# Activity:
Exactly the lines from the one with "- Clustering" through the end of the material are to be output, both included, with no other text.

# Data to use:
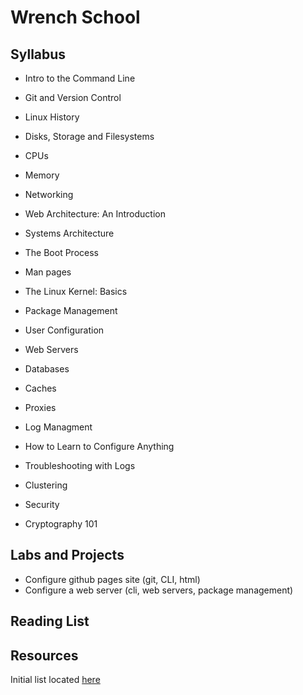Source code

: # Wrench School

## Syllabus
- Intro to the Command Line
- Git and Version Control

- Linux History 
- Disks, Storage and Filesystems
- CPUs
- Memory
- Networking
- Web Architecture: An Introduction
- Systems Architecture
- The Boot Process


- Man pages

- The Linux Kernel: Basics
- Package Management
- User Configuration
- Web Servers
- Databases
- Caches
- Proxies
- Log Managment

- How to Learn to Configure Anything

- Troubleshooting with Logs

- Clustering
- Security 
- Cryptography 101

## Labs and Projects
- Configure github pages site (git, CLI, html)
- Configure a web server (cli, web servers, package management)

## Reading List

## Resources
Initial list located [here](intro-level-resources.md)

# Exercise solution:
- Clustering
- Security 
- Cryptography 101

## Labs and Projects
- Configure github pages site (git, CLI, html)
- Configure a web server (cli, web servers, package management)

## Reading List

## Resources
Initial list located [here](intro-level-resources.md)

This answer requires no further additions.